Question

Integrate the function $ x\log 2x $ .

Answer 1

Hint: In this problem we will apply the method of integration by parts. The method of integration by parts is generally used when we have to integrate the product of two functions. As per this method we take the functions as u and v and then proceed. We use the ILATE rule to choose u and v.

Complete step-by-step answer:
Let us represent the given function by f(x). So, we have:
 $ f\left( x \right)=x\log 2x $
For integrating this function the best method to be used is integration by parts.
In calculus, integration by parts or partial integration is the method which is mostly used to find integration of the product of the two functions.
In this one of the function is taken to be u and other as v then the integration of the function $ u.v $ with respect to x is given as:
 $ \int_{{}}^{{}}{u.vdx=u.\int_{{}}^{{}}{vdx-\int_{{}}^{{}}{\dfrac{du}{dx}\int_{{}}^{{}}{v.dx...........(1)}}}} $
So, for the given function according to the ILATE rule, we will take u=log2x and v = x.
On substituting the values of u and v in equation 1, we get:
\[\int_{{}}^{{}}{x\log 2xdx=\log 2x\int_{{}}^{{}}{xdx-\int_{{}}^{{}}{\dfrac{d\left( \log 2x \right)}{dx}\int_{{}}^{{}}{xdx}}}}........\left( 2 \right)\]
We also have:
 $ \int_{{}}^{{}}{xdx=\dfrac{{{x}^{2}}}{2}} $ and $ \dfrac{d\left( \log 2x \right)}{dx}=\dfrac{1}{2x}\times \dfrac{d\left( 2x \right)}{dx}=\dfrac{1}{2x}\times 2=\dfrac{1}{x} $
So, on putting these values in equation (2), we get:
\[\begin{align}
  & \int_{{}}^{{}}{x\log 2xdx=\log 2x\times \dfrac{{{x}^{2}}}{2}-\int_{{}}^{{}}{\dfrac{1}{x}\times \dfrac{{{x}^{2}}}{2}}} \\
 & \Rightarrow \int_{{}}^{{}}{x\log 2xdx=}\log 2x\times \dfrac{{{x}^{2}}}{2}-\int_{{}}^{{}}{\dfrac{x}{2}dx} \\
 & \Rightarrow \int_{{}}^{{}}{x\log 2xdx=}\dfrac{1}{2}{{x}^{2}}\log 2x-\dfrac{1}{2}\times \dfrac{{{x}^{2}}}{2}+c \\
 & \Rightarrow \int_{{}}^{{}}{x\log 2xdx=}\dfrac{{{x}^{2}}\log 2x}{2}-\dfrac{{{x}^{2}}}{4}+c \\
\end{align}\]
Here, c is the constant of integration.
Hence, the integration of the function $ x\log 2x $ is \[\int_{{}}^{{}}{x\log 2xdx=\dfrac{{{x}^{2}}\log 2x}{2}}-\dfrac{{{x}^{2}}}{4}+c\].

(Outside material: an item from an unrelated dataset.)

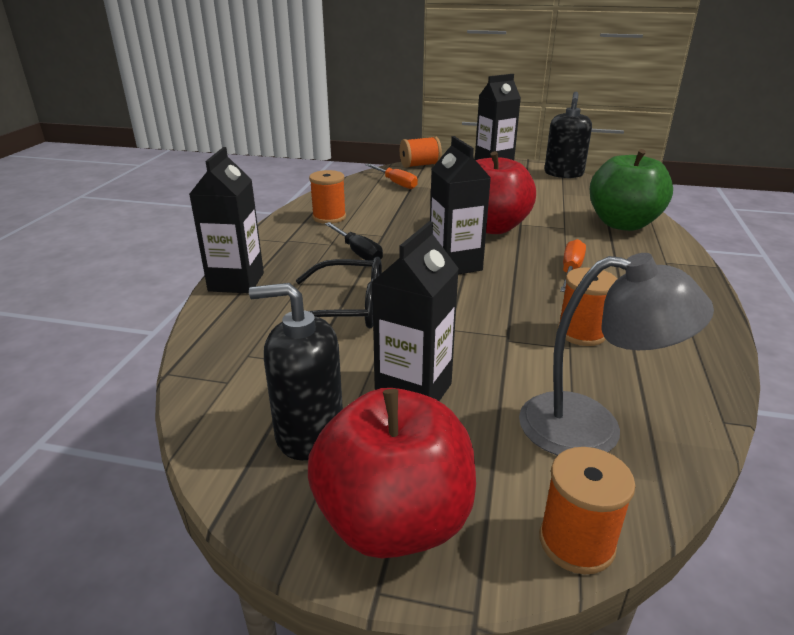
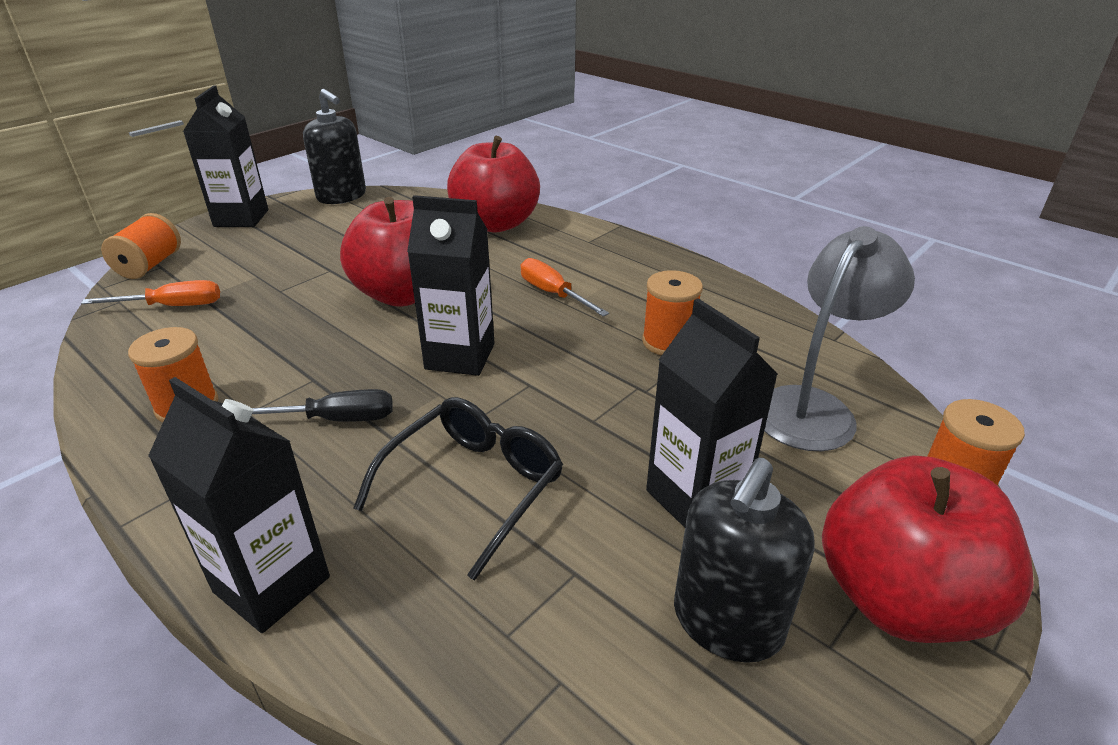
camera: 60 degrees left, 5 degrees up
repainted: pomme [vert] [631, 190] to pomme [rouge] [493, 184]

Note: While choosing u and v functions, students should keep the ILATE rule in mind. In ILATE, as we know that I stands for inverse logarithmic function, L stands for logarithmic function, A stands for algebraic function, T stands for trigonometric function and A stands for algebraic function. Here I come before A, hence we give first preference to L.